━━━ Texte cité

La politique japonaise en 2020 : tous les regards sont tournés vers le Premier ministre Abe Shinzô

Politique

Compte tenu des scandales dans lesquels il est empêtré et de l’impasse où il s’est engagé avec sa tentative de révision de la Constitution, le Premier ministre Abe Shinzô va devoir manœuvrer adroitement s’il veut passer le cap des prochaines élections. Dans l’article qui suit, nous dressons un inventaire des options stratégiques qui s’offrent au dirigeant japonais pour l’année 2020.

Après avoir trébuché au cours de son premier mandat à la tête du parti au pouvoir en 2006, Abe Shinzô a effectué un éblouissant retour en 2012, qui l’a conduit à devenir en 2019 le Premier ministre japonais le plus longtemps en exercice. Il s’est également avéré l’un des plus puissants, sans aucun rival sérieux ni à l’intérieur ni à l’extérieur du Parti libéral-démocrate au pouvoir. L’année 2020 pourrait toutefois marquer un tournant, compte tenu des difficultés auxquelles M. Abe, plombé par les scandales, se heurte pour tenir ses engagements sur la question emblématique de la révision de la Constitution d’après-guerre. Utilisera-t-il les pouvoirs dont il dispose pour dissoudre la Chambre des représentants et tenter d’obtenir un nouveau mandat ? Et si tel est le cas, quand le fera-t-il ? Une fois de plus, tous les regards convergent vers le Premier ministre.

Les retombées du scandale des cerisiers en fleurs

La fête annuelle de la contemplation des cerisiers en fleur, payée par les contribuables, a débouché sur une affaire fort embarrassante pour M. Abe : flambée des coûts, accusations de favoritisme et disparition mystérieuse de la liste des invités (y compris les données électroniques) de la fête de l’année précédente. Les partis de l’opposition se sont focalisés sur la question et en ont fait un symbole de l’arrogance et du népotisme qui règnent au sein du cercle solidement ancré sur lequel s’appuie le pouvoir de M. Abe, et cela a eu un impact sévère sur l’opinion publique.

Un sondage effectué au mois de décembre par l’agence de presse Jiji Press établissait à 40,6 % le taux de soutien au gouvernement Abe, ce qui représente non seulement une perte de 7,9 points de pourcentage par rapport au mois précédent mais encore la chute la plus importante enregistrée depuis mars 2018, quand le taux d’approbation a baissé de 9,4 points dans le contexte de la tempête de protestations déclenchée par la falsification de documents imputée à des fonctionnaires du ministère des Finances dans le cadre du scandale Moritomo Gakuen.

━━━━━━
━━━ Liste des données

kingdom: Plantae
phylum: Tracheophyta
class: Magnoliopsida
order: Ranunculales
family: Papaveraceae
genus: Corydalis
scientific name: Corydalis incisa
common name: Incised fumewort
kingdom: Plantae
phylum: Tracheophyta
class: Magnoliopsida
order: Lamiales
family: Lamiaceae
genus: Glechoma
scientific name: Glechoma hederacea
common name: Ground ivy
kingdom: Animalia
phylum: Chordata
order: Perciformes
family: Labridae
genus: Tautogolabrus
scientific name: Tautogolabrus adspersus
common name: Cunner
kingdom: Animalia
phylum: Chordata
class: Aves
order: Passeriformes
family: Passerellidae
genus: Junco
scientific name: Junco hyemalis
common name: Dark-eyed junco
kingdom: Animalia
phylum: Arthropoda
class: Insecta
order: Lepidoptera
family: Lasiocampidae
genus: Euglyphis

━━━━━━

Objectif =
Poursuivez, s'il vous plaît, l'article sur la politique japonaise en 2020 à la suite de sa dernière phrase. Les entrées n'ont aucun rôle ici.

Réponse de l'exercice =
Dans le climat de suspicion suscité par le scandale des cerisiers en fleurs, le calendrier législatif établi par le parti au pouvoir pour la session extraordinaire de l’automne 2019 de la Diète s’est effondré. Le gouvernement a annulé la fête de 2020, et les tourments de M. Abe ont connu une pause le 9 décembre avec la clôture de la session de la Diète. Lors d’une conférence de presse donnée le même jour, le Premier ministre a exprimé ses regrets au sujet du gonflement de la liste des invités et promis de veiller personnellement à ce que le processus soit intégralement revu dans une optique de transparence. Mais l’opposition n’a pas baissé les bras.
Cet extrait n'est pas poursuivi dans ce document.